Шрифт:
– Тьфу! Я же говорю вам, что дожидаюсь своих денег. Полицейский № 64 ограничился следующим:
– Вы хотите, чтобы я вам записал нарушение правил? Если вы этого хотите, говорите сразу.
Услышав это, Кренкебиль медленно пожал плечами, обратил к полицейскому горестный взгляд и затем поднял его к небу. И этот взгляд говорил:
«Видит бог, разве я нарушитель законов? Разве я могу смеяться над постановлениями и указами, которые правят мной и моей тележкой? В пять часов утра я уже был на площади Центрального рынка, с семи часов утра я стираю себе руки об оглобли моей тележки и кричу: „Капуста, репа, морковь!“ Мне стукнуло уже шестьдесят лет. Я устал. А вы меня спрашиваете, не поднимаю ли я черное знамя восстания? Вы издеваетесь, и издеваетесь жестоко».
Ускользнуло ли значение этого взгляда от полицейского, или он ни в чем не находил оправдания неповиновению, но он только спросил Кренкебиля грубо и резко – понял ли тот его.
А как раз в эту минуту давка на улице Монмартр была чрезвычайная. Пролетки, дроги, фургоны, омнибусы, ломовые подводы, притиснутые друг к другу, соединились, казалось, в нечто целое. Над этим остановившимся дрожащим потоком взлетали крики и ругательства. Извозчики издали обменивались отчаянными ругательствами с мясниками, а кондуктора омнибусов обзывали Кренкебиля, считая его причиной затора, «поганым пореем».
Тем временем на тротуаре столпились любопытные, привлеченные спором. И полицейский, видя, что на него смотрят, думал только о том, чтобы показать свою власть.
– Ну, хорошо, – сказал он.
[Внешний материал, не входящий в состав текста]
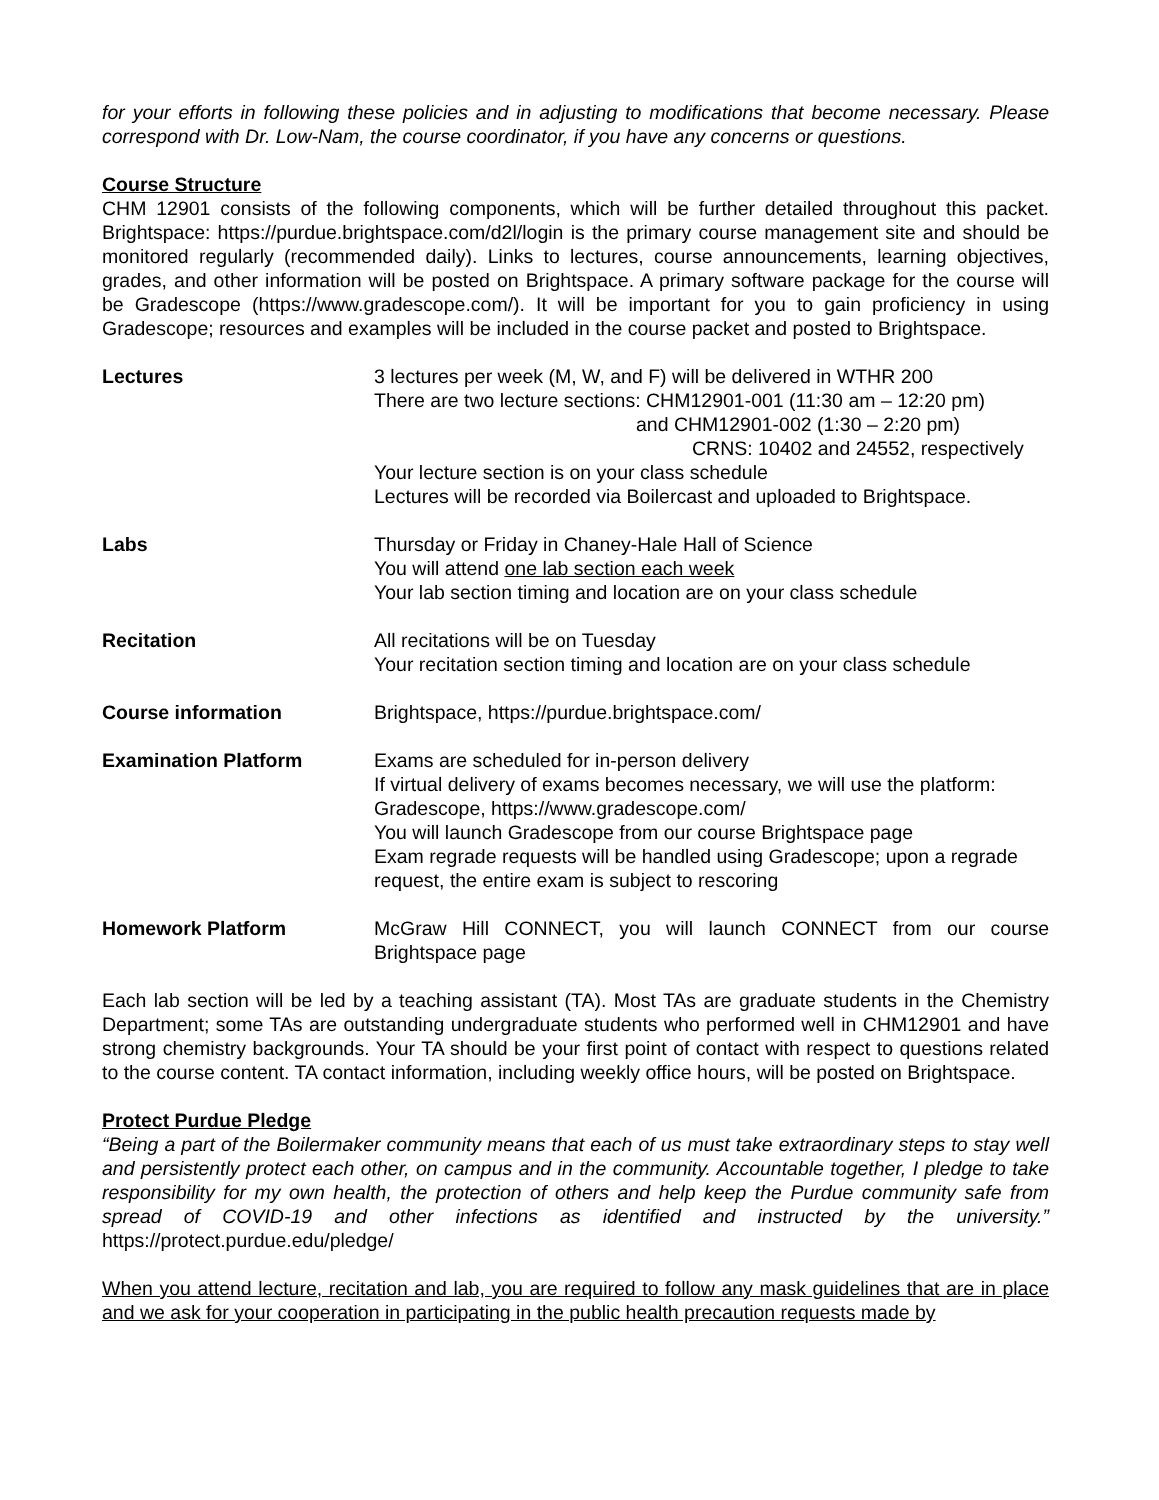for your efforts in following these policies and in adjusting to modifications that become necessary. Please correspond with Dr. Low-Nam, the course coordinator, if you have any concerns or questions.
Course Structure
CHM 12901 consists of the following components, which will be further detailed throughout this packet. Brightspace: https://purdue.brightspace.com/d2l/login is the primary course management site and should be monitored regularly (recommended daily). Links to lectures, course announcements, learning objectives, grades, and other information will be posted on Brightspace. A primary software package for the course will be Gradescope (https://www.gradescope.com/). It will be important for you to gain proficiency in using Gradescope; resources and examples will be included in the course packet and posted to Brightspace.
Lectures 3 lectures per week (M, W, and F) will be delivered in WTHR 200
There are two lecture sections: CHM12901-001 (11:30 am – 12:20 pm)
and CHM12901-002 (1:30 – 2:20 pm)
CRNS: 10402 and 24552, respectively
Your lecture section is on your class schedule
Lectures will be recorded via Boilercast and uploaded to Brightspace.
Labs Thursday or Friday in Chaney-Hale Hall of Science
You will attend one lab section each week
Your lab section timing and location are on your class schedule
Recitation All recitations will be on Tuesday
Your recitation section timing and location are on your class schedule
Course information Brightspace, https://purdue.brightspace.com/
Examination Platform Exams are scheduled for in-person delivery
If virtual delivery of exams becomes necessary, we will use the platform: Gradescope, https://www.gradescope.com/
You will launch Gradescope from our course Brightspace page
Exam regrade requests will be handled using Gradescope; upon a regrade request, the entire exam is subject to rescoring
Homework Platform McGraw Hill CONNECT, you will launch CONNECT from our course Brightspace page
Each lab section will be led by a teaching assistant (TA). Most TAs are graduate students in the Chemistry Department; some TAs are outstanding undergraduate students who performed well in CHM12901 and have strong chemistry backgrounds. Your TA should be your first point of contact with respect to questions related to the course content. TA contact information, including weekly office hours, will be posted on Brightspace.
Protect Purdue Pledge
“Being a part of the Boilermaker community means that each of us must take extraordinary steps to stay well and persistently protect each other, on campus and in the community. Accountable together, I pledge to take responsibility for my own health, the protection of others and help keep the Purdue community safe from spread of COVID-19 and other infections as identified and instructed by the university.” https://protect.purdue.edu/pledge/
When you attend lecture, recitation and lab, you are required to follow any mask guidelines that are in place and we ask for your cooperation in participating in the public health precaution requests made by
И вытащил из кармана засаленную записную книжку и огрызок карандаша.
Кренкебиль держался своего, следуя внутреннему побуждению. Да теперь ему и невозможно было двинуться ни вперед, ни назад. Колесо его тележки крепко застряло в колесе тележки молочника.
Он закричал, сбивая фуражку на затылок и теребя себя за волосы:
– Так я же вам говорю, что жду денег! Экая напасть! Вот беда, черт побери!
Полицейский счел себя оскорбленным этими словами, хотя в них было больше отчаяния, нежели возмущения. И так как для него всякие оскорбительные слова обязательно укладывались в неизменную, освященную традицией, ритуальную и, можно сказать, литургическую формулу проклятия «Смерть коровам!», то именно это проклятие и послышалось ему в словах преступника.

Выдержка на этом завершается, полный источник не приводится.